=== TASK INPUT ===

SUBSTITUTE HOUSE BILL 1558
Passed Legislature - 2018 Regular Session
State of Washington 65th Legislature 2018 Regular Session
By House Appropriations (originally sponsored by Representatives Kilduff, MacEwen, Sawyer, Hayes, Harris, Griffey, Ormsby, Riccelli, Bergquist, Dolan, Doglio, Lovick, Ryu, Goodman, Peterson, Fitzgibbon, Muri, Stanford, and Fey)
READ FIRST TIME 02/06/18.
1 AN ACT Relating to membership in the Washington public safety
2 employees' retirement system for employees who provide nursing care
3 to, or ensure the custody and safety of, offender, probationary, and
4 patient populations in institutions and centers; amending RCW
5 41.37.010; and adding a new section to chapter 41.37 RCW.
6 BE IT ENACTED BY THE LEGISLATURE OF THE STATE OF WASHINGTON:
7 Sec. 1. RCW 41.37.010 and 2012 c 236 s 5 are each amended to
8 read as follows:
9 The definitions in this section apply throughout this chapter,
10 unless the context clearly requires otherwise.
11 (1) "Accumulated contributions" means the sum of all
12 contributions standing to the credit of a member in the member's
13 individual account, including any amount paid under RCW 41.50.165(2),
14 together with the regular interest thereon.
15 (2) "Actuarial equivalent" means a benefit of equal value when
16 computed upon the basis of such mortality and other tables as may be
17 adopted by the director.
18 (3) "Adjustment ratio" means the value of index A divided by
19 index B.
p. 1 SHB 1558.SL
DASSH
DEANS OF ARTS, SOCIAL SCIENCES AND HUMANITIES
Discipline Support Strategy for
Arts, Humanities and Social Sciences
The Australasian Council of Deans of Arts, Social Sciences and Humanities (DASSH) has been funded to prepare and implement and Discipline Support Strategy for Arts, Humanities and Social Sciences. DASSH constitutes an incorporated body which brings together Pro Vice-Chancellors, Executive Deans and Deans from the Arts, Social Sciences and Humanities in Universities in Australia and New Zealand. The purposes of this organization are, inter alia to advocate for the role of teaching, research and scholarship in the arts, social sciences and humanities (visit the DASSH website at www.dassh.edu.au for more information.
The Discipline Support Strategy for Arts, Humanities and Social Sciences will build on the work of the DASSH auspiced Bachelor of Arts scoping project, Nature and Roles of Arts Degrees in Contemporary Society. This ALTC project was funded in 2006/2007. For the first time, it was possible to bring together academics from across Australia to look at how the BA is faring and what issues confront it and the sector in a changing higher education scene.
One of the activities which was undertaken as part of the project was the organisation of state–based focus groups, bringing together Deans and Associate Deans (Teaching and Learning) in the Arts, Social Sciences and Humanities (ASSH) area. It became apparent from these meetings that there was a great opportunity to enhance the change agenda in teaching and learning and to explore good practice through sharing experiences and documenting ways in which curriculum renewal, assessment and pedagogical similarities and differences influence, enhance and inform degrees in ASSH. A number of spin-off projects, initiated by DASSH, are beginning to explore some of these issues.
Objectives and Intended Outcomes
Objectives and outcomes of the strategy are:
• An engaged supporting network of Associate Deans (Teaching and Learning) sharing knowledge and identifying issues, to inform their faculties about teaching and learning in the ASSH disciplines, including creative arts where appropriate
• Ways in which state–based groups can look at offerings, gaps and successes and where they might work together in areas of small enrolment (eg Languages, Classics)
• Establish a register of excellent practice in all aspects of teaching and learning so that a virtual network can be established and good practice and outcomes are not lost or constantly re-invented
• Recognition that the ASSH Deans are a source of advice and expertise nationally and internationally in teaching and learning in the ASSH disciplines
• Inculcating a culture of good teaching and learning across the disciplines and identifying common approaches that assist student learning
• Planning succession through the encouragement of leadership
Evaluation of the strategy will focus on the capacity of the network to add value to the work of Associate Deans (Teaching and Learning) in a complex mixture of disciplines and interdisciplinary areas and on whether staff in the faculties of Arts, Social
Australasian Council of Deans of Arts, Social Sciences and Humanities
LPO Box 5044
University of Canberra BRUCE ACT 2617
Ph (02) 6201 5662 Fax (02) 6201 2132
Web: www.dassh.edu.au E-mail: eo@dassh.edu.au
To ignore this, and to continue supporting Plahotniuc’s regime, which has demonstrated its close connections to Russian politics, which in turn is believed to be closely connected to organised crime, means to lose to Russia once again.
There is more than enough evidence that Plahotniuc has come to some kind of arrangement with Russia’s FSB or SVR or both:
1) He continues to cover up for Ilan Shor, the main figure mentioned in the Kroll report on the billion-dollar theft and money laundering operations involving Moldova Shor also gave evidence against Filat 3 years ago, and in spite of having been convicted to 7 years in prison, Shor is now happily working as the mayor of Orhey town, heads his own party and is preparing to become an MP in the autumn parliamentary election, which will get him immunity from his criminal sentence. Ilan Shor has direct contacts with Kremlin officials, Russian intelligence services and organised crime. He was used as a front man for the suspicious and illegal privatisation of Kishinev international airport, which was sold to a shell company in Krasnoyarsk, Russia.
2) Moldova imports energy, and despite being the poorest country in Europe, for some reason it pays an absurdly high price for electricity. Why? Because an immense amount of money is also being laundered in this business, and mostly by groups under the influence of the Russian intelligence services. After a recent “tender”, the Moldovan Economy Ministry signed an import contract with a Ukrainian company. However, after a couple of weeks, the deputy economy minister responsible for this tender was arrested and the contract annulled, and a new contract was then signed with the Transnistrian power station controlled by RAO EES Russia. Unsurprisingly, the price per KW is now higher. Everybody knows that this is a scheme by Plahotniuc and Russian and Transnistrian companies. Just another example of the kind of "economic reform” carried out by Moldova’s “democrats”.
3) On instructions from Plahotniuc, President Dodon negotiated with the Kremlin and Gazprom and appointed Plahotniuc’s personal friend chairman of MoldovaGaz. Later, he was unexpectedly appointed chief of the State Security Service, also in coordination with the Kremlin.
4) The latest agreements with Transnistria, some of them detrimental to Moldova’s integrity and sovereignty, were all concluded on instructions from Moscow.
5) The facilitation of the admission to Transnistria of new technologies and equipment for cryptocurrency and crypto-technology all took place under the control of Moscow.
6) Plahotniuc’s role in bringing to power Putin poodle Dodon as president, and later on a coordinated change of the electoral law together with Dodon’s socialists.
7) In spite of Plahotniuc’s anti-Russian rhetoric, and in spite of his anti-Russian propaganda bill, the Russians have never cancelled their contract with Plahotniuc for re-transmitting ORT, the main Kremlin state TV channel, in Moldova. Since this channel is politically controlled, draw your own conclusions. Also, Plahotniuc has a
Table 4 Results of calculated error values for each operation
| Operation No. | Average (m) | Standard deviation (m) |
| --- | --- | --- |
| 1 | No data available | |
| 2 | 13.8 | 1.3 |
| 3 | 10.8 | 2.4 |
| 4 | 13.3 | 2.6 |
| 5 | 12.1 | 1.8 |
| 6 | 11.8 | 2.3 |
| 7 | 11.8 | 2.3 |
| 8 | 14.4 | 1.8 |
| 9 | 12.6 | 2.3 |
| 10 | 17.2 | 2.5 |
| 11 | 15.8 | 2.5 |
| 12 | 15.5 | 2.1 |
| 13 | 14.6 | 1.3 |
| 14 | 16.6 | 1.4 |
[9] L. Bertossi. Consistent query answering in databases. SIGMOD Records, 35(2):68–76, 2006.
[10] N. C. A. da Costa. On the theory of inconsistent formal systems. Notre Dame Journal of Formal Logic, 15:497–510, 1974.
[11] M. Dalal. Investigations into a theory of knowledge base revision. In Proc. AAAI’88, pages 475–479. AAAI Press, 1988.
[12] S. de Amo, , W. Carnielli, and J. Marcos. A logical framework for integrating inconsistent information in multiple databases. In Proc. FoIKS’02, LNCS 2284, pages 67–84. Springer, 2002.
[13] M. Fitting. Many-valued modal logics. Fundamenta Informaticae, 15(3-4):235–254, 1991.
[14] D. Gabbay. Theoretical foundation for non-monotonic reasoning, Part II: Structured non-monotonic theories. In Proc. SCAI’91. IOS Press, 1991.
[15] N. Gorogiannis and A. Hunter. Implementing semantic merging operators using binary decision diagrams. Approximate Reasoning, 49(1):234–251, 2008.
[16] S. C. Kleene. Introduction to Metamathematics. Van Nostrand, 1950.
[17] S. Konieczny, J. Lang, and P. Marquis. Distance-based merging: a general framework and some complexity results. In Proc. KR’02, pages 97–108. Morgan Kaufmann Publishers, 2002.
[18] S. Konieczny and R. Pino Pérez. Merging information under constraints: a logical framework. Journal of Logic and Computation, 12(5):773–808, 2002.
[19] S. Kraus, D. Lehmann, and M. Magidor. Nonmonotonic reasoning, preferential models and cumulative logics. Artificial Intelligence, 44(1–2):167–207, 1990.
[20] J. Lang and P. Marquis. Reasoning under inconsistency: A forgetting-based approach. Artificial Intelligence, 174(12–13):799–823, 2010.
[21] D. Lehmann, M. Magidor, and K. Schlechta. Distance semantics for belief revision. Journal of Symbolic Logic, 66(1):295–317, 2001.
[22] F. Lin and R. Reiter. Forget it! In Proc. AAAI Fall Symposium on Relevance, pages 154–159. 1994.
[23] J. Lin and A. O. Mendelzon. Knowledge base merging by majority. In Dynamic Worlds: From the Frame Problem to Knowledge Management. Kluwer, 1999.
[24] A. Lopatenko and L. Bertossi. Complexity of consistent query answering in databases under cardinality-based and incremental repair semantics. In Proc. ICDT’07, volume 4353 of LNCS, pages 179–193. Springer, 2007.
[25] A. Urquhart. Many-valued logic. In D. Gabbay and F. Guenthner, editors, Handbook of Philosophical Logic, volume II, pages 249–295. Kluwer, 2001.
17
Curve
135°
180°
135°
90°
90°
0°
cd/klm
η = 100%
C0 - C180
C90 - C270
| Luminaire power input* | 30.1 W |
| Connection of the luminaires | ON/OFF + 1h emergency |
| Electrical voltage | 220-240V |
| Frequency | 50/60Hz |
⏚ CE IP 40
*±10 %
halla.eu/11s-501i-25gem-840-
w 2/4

===

* _TASK TO CARRY OUT_
Look above for the line with "5) The facilitation" and the line with "6) Plahotniuc’s role". Write out those two lines and all the lines between them, exactly, and no others.

* _TASK RESPONSE_
5) The facilitation of the admission to Transnistria of new technologies and equipment for cryptocurrency and crypto-technology all took place under the control of Moscow.
6) Plahotniuc’s role in bringing to power Putin poodle Dodon as president, and later on a coordinated change of the electoral law together with Dodon’s socialists.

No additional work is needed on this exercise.